_What the task requires_:
Include only the line with "Niederschrift von 1620" and the lines after it, each reproduced exactly as it stands in the entries below.

_Working data_:
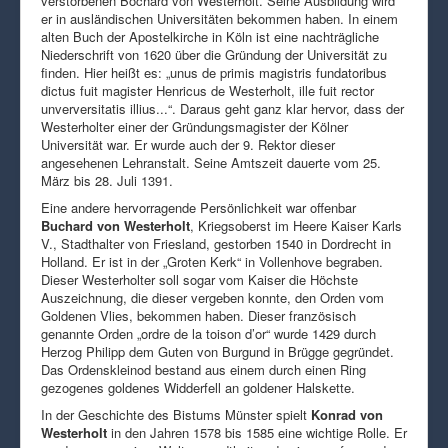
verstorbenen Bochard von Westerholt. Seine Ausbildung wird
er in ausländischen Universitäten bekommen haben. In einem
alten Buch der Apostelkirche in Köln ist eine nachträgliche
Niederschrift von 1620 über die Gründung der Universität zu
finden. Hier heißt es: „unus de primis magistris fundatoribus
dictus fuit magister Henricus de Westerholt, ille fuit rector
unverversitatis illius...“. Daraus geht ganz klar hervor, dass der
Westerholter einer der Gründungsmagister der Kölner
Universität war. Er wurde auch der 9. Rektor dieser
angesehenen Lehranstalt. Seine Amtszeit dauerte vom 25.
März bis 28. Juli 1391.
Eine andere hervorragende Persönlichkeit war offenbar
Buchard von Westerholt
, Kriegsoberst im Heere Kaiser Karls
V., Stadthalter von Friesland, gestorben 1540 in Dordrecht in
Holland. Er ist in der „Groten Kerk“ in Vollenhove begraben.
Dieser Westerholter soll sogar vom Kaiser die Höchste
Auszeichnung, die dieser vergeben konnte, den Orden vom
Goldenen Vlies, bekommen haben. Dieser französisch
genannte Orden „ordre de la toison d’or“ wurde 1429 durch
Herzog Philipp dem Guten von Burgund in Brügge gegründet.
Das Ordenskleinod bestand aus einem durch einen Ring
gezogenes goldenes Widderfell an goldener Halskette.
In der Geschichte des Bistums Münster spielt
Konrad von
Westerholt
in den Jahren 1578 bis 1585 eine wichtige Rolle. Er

_Answer for this exercise_:
Niederschrift von 1620 über die Gründung der Universität zu
finden. Hier heißt es: „unus de primis magistris fundatoribus
dictus fuit magister Henricus de Westerholt, ille fuit rector
unverversitatis illius...“. Daraus geht ganz klar hervor, dass der
Westerholter einer der Gründungsmagister der Kölner
Universität war. Er wurde auch der 9. Rektor dieser
angesehenen Lehranstalt. Seine Amtszeit dauerte vom 25.
März bis 28. Juli 1391.
Eine andere hervorragende Persönlichkeit war offenbar
Buchard von Westerholt
, Kriegsoberst im Heere Kaiser Karls
V., Stadthalter von Friesland, gestorben 1540 in Dordrecht in
Holland. Er ist in der „Groten Kerk“ in Vollenhove begraben.
Dieser Westerholter soll sogar vom Kaiser die Höchste
Auszeichnung, die dieser vergeben konnte, den Orden vom
Goldenen Vlies, bekommen haben. Dieser französisch
genannte Orden „ordre de la toison d’or“ wurde 1429 durch
Herzog Philipp dem Guten von Burgund in Brügge gegründet.
Das Ordenskleinod bestand aus einem durch einen Ring
gezogenes goldenes Widderfell an goldener Halskette.
In der Geschichte des Bistums Münster spielt
Konrad von
Westerholt
in den Jahren 1578 bis 1585 eine wichtige Rolle. Er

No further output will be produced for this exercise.